Why can my child calculate but not solve word problems?
Word problems require reading comprehension, vocabulary, and the ability to translate stories into math operations—separate skills from calculation. Your child may excel at arithmetic but struggle with the language-processing step that comes before calculation.
Are keyword strategies effective for word problems?
Keywords (like 'altogether means add') have limited effectiveness. They teach pattern matching rather than comprehension and fail on non-standard problems. Visualization and true comprehension strategies are more reliable long-term.
How can I help my child understand word problems better?
Use the visualization approach: have them draw the situation, retell the problem in their own words, identify whether quantities are increasing or decreasing, then do the math. This builds genuine comprehension rather than keyword reliance.
What are numberless word problems?
Problems without specific numbers that focus on comprehension: 'Lan has some candies and gives some away. Does she have more or fewer now?' This isolates the translation skill from calculation, helping children understand what operations mean.
Does improving general reading help with math word problems?
Yes, significantly. Reading comprehension skills—summarizing, inferring, visualizing while reading—directly transfer to word problem ability. Children who read more and discuss what they read often improve at word problems too.
When should I be concerned about word problem struggles?
If strategies aren't helping after 2-3 months of consistent practice, or if your child struggles with reading comprehension generally, consider evaluation for dyslexia, language processing issues, or attention challenges that may underlie the difficulty.
Should I read word problems aloud to my child?
Yes, especially initially. Reading aloud removes the decoding burden, letting your child focus on comprehension. Gradually transition to them reading independently as skills improve. Hearing problems can help with language rhythm and meaning.
How do I know if it's a comprehension or math issue?
Test separately: Can your child solve the same math as a calculation? (24-8=?) If yes but word problems fail, it's likely comprehension. Can they explain what's happening in the problem without solving? If not, comprehension is the barrier.
What's the best way to practice word problems at home?
Use real-life situations (shopping, cooking, sharing snacks), create your own problems from calculations, do numberless problems for comprehension, and read/discuss math story problems without pressure to solve immediately.
Can apps help with word problem comprehension?
Apps can build calculation fluency (freeing mental energy for comprehension) and provide varied problem formats. However, the comprehension-building work—visualization, discussion, real-life application—usually requires parent interaction rather than apps alone.
___
PROBLEMS TO SOLVE:
(a) Write out everything in the word-problem FAQ from "Test separately: Can" down to "to solve immediately.", keeping each word as it appears.
(b) List the steps of the visualization approach recommended in the word-problem FAQ, in order.
___
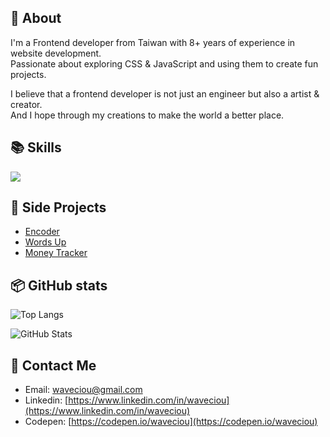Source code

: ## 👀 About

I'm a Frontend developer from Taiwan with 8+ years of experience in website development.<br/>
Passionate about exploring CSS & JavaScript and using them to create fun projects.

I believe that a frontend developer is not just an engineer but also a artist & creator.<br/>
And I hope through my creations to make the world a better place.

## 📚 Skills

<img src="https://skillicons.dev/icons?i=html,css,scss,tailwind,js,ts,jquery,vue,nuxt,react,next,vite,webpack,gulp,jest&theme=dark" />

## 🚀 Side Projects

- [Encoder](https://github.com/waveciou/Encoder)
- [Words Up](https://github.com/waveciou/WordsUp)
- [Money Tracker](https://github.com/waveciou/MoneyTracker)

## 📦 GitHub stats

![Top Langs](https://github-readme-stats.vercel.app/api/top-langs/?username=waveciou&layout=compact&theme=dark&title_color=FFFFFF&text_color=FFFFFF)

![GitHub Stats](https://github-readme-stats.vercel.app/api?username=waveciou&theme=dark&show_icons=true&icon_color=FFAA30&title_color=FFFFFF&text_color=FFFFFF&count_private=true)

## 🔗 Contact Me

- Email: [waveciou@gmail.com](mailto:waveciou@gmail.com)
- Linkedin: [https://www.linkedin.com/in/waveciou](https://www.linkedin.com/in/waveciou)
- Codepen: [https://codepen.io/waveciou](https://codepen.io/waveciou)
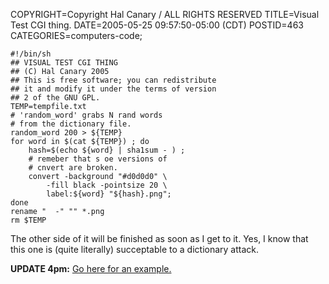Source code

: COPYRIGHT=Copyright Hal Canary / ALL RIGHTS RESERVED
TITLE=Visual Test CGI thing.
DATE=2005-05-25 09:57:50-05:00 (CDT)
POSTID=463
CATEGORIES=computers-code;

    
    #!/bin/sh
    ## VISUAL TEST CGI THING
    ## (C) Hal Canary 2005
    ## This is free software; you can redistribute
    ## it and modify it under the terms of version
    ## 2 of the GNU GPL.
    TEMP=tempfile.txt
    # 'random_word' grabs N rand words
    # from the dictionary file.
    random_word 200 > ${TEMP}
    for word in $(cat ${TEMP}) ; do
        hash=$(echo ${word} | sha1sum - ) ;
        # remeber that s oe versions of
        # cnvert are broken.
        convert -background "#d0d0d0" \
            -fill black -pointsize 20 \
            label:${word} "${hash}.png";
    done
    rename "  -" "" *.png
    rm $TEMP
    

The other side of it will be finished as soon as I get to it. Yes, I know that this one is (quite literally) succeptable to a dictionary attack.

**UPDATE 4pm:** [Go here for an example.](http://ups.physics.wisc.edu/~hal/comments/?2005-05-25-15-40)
___
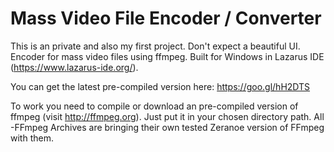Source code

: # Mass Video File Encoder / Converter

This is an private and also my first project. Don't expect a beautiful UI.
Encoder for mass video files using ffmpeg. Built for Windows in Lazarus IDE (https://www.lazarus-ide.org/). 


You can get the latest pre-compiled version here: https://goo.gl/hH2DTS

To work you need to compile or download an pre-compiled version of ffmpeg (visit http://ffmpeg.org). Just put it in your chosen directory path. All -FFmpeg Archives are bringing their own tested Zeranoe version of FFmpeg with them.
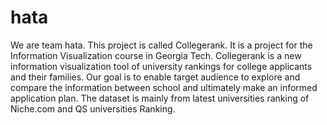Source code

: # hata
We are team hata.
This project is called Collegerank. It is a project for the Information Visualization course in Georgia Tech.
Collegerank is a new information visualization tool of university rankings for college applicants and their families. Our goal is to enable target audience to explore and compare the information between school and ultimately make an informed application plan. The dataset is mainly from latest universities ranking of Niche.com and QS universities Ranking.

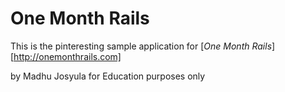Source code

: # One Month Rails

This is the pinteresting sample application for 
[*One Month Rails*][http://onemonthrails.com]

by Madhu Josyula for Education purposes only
___
ANSWERS IN ORDER:
(a)
Test separately: Can your child solve the same math as a calculation? (24-8=?) If yes but word problems fail, it's likely comprehension. Can they explain what's happening in the problem without solving? If not, comprehension is the barrier.
What's the best way to practice word problems at home?
Use real-life situations (shopping, cooking, sharing snacks), create your own problems from calculations, do numberless problems for comprehension, and read/discuss math story problems without pressure to solve immediately.

(b)
1. Have them draw the situation.
2. Retell the problem in their own words.
3. Identify whether quantities are increasing or decreasing.
4. Do the math.